I had admired Goldsworthy’s work on exhibit around the Bay Area, and in books like “Hand To Earth”, but in the movie, you see an imperinant, temporal side of what he does. He builds something between the low tide and high tide mark, and the water rises and inundates it. He pins together bracken with thorns, and the little puffs of a light wind wrench it appart. All the rest of the film consists of wathching Goldsworthy go out into the wild world, make something with what he finds, take a picture, and leave it. And film of projects he did in the past. He narrates everything. Not every project succeeds. There’s a pinecone-ish shape he likes to build with stones, and he’s trying on a rocky shingle beach, and he hasn’t figured out how to use the rock. It keeps falling. Be talks about it while he works.

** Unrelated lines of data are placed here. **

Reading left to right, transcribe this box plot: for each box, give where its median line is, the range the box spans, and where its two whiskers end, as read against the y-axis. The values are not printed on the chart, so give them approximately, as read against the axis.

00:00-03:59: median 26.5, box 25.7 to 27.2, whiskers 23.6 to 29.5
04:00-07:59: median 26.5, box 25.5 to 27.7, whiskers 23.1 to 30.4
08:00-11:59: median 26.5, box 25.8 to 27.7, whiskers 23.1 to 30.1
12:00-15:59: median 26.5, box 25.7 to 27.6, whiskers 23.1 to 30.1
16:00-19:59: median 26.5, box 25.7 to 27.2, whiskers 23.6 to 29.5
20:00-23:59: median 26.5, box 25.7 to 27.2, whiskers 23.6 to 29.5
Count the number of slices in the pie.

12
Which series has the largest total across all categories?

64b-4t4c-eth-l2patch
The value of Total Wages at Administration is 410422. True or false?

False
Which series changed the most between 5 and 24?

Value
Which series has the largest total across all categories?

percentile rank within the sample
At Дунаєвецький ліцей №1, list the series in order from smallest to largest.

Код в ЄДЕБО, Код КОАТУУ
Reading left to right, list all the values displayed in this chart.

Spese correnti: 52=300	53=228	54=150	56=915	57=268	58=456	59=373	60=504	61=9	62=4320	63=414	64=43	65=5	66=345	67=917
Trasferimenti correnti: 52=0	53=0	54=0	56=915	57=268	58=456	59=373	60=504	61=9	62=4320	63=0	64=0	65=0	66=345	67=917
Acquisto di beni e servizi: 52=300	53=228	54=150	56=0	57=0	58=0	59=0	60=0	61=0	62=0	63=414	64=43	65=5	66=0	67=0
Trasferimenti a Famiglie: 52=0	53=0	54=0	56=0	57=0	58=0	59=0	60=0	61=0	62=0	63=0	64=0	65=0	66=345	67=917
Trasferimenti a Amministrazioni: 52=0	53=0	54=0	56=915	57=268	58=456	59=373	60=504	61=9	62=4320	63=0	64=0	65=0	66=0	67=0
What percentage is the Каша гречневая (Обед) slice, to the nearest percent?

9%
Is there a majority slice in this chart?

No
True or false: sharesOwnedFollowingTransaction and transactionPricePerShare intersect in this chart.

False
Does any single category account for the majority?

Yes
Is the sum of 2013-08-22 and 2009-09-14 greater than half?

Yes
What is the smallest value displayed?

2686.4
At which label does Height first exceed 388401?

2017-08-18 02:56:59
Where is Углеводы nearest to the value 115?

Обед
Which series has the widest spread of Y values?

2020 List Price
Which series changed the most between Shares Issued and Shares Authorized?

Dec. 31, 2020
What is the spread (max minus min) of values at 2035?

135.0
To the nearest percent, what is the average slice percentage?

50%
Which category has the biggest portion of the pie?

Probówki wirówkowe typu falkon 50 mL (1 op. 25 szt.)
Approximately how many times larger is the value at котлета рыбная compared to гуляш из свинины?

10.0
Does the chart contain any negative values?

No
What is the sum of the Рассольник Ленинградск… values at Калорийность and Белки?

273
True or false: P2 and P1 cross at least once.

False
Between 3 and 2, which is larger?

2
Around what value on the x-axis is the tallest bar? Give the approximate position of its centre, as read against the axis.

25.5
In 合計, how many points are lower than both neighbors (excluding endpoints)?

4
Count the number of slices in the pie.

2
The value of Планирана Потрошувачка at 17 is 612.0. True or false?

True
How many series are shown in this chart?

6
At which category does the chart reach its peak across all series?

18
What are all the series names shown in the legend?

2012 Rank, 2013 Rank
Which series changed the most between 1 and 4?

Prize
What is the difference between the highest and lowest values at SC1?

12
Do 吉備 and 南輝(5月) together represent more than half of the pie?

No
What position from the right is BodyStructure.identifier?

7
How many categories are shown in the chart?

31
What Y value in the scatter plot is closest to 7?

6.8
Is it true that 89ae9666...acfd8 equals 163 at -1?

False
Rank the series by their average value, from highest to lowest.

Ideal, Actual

Another project is just jaw dropping. He’s drawn to the meandering shape of an old river on a nearly level plain, big loops that will be come oxbows, etc. He draws one in light snow on a frozen stream. He is offered a  wall in a gallery, and he builds a meander on it, using a soft, porus, material, and soaks it with water. Then he covers the whole wall with mud. So its a uniform, hand-smoothed, wall, entirely made of mud. And he lets it dry. Well, part of it dries quickly, there’s no water source under it. But part dries slowly, stays dark, and when it does, eventually dry, its immediately aparent where the meander is because the mud  that dried quickly has one characteristic set of cracking and the mud that dried slowly has a different looking cracking, and the two couldn’t be clearer in their difference. Although both are dried mud, the same dried mud. You can see the shape he wanted to show. How cool is that?